В декабре того же года он позвонил с сообщением, что Тони в Принстоне. Его звонка Нина, видимо, не ожидала. В своем мемуаре она подробно описывает, как гости появились в назначенное время, как он с нескрываемым любопытством осмотрел её жилище: книжные полки, письменный стол, бумаги, русскую пишущую машинку. С удовольствием послушав, как Нина по-русски беседуют с Тони, он оставил их. Но попросил Берберову привести Тони домой и заодно зайти к ним на ужин. Приглашение на ужин она отклонила, но Тони привезла. О том, что представляла из себя двадцатилетняя дочь Оппенгеймера, Нина Николаевна не пишет. Исследователь считает, что, возможно, из чувства ревности, ведь Фишер относился к ней с большим интересом. Это явствует из самих писем Фишера его общим с Оппенгеймером знакомым.
В Принстоне было известно, что жена Оппенгеймера сильно пила. Поэтому домой зайти отказалась, чтобы не знакомиться с хозяйкой дома. Через несколько дней Оппенгеймер снова появился у неё дома, уже без дочери, выглядел опять усталым и больным. Берберову удивил синий цвет его губ, какой она раньше замечала только у покойников. Он не жаловался на жизнь, он просто говорил об одиночестве, о том, что чувствует себя бездомным, о том, как ему понравилась её комната. Все это поразило её, ведь Оппенгеймер жил в предоставленном Институтом настоящем поместье – огромном доме, окружённым парком, где были даже стойла для лошадей. Но эта роскошь не делала его семейную жизнь лучше. Итак, его монолог принял романтический оттенок. Исследователь предполагает, что причиной тому могла быть «реинкарнация» его возлюбленной Руфи Толман, жены его коллеги Ричарда Толмана, бывшей, как писали биографы, самой длительной любовью Оппенгеймера, умершей в 1957 году. И та, и другая были старше его, но его к ним влекла их жизнелюбие и интеллект. Оппенгеймер рассчитывал на взаимность. Берберова числилась замужем, но Оппенгеймер этого, скорее всего, не знал. Она и пианист Георгий Кочевицкий заключили фиктивный брак, женщины его не интересовали, и в Принстоне он не появлялся. Общеизвестная любвеобильность Фишера также внушала Роберту надежду на успех.

ИСХОДНЫЕ ДАННЫЕ

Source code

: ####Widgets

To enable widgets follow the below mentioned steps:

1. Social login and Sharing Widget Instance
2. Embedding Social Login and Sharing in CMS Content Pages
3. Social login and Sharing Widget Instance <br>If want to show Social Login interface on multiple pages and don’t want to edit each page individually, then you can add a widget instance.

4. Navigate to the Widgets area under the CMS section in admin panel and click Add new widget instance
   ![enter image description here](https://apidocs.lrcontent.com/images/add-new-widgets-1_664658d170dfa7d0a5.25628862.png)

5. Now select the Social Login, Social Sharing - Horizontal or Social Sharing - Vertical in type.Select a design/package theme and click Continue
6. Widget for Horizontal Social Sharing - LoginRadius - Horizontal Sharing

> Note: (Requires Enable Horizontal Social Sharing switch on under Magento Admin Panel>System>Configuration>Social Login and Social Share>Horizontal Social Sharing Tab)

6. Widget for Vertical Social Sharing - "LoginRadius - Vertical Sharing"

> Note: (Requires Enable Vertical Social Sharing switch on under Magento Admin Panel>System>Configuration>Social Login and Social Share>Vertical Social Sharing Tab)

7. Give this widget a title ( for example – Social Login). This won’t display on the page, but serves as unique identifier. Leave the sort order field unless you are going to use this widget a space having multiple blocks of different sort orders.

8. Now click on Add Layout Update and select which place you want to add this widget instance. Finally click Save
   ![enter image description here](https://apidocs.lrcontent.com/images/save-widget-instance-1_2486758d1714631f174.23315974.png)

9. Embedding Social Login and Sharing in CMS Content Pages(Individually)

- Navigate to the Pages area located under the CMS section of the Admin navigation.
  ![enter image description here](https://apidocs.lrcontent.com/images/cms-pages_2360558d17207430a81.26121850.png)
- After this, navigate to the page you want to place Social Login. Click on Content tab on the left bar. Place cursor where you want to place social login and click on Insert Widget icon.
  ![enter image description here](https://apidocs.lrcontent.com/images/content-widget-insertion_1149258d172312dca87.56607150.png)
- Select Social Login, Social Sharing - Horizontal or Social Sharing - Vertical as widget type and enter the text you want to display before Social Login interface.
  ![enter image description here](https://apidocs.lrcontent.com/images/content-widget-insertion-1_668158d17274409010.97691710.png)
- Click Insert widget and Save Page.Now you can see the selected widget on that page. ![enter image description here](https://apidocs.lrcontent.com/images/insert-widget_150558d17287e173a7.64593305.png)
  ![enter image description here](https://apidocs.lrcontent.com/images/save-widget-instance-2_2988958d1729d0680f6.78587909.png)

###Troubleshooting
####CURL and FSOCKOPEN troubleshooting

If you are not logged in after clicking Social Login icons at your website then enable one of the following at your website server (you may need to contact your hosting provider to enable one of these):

УСЛОВИЯ ЗАДАНИЯ
1. Определите, согласуются ли с текстом о Берберовой и Оппенгеймере три утверждения. Ответьте на каждое «да» или «нет» и приведите дословно решающие слова текста: (a) Берберова приняла приглашение на ужин; (b) Оппенгеймер жил в поместье, предоставленном Институтом; (c) Руфь Толман умерла в 1957 году.
2. Подхватите текст о Берберовой и Оппенгеймере и продолжите его, начиная сразу после последнего предложения.

ОТВЕТЫ К ЗАДАНИЯМ
1.
(a) Нет: «Приглашение на ужин она отклонила, но Тони привезла».
(b) Да: «Оппенгеймер жил в предоставленном Институтом настоящем поместье».
(c) Да: «самой длительной любовью Оппенгеймера, умершей в 1957 году».

2.
Да, его внимание ей льстило. Ибо их отношения оборвались, едва начавшись. Про внезапно начавшийся рак горла он сообщил ей, видимо, сразу же после того, как ему был поставлен диагноз в феврале 1966 года. Правда, Берберова относит начало болезни к декабрю предыдущего года. Её ошибка, скорее всего, объясняется тем, что кашель и другие симптомы, такие, как повышенная усталость, появились у него уже в декабре.
Она спросила его, что он думает о смерти (он упомянул о ней первым) – окончательный ли это конец или начало пути в какое-то неведомое место. Он сказал, что считает, что это конец.
Многих биографов волновали вопросы раскаяния и вины Оппенгеймера. Им было известно, что своей ролью в Манхэттенском проекте он гордился, с поводами для раскаяния было сложнее. Биографы знали, что такие поводы у него имелись, но что думал и чувствовал в этой связи он сам, оставалось невыясненным.
Единственный документ проливает свет – это письмо Оппенгеймера своему бывшему ученику, физику Дэвиду Бому, посланное незадолго до смерти 2 декабря 1966 года. Обсуждая с Бомом чувства ответственности и вины, Оппенгеймер писал, что у него эти чувства «всегда были связаны с настоящим» и что «до сих пор в этой жизни (ему) было более чем достаточно». Получалось, что он был не склонен к рефлексии. Почему же он вычеркнул эти слова из окончательного текста письма?
Разобраться нам помогают записки Берберовой. Оппенгеймер был склонен к рефлексии над прошлым не меньше других смертных.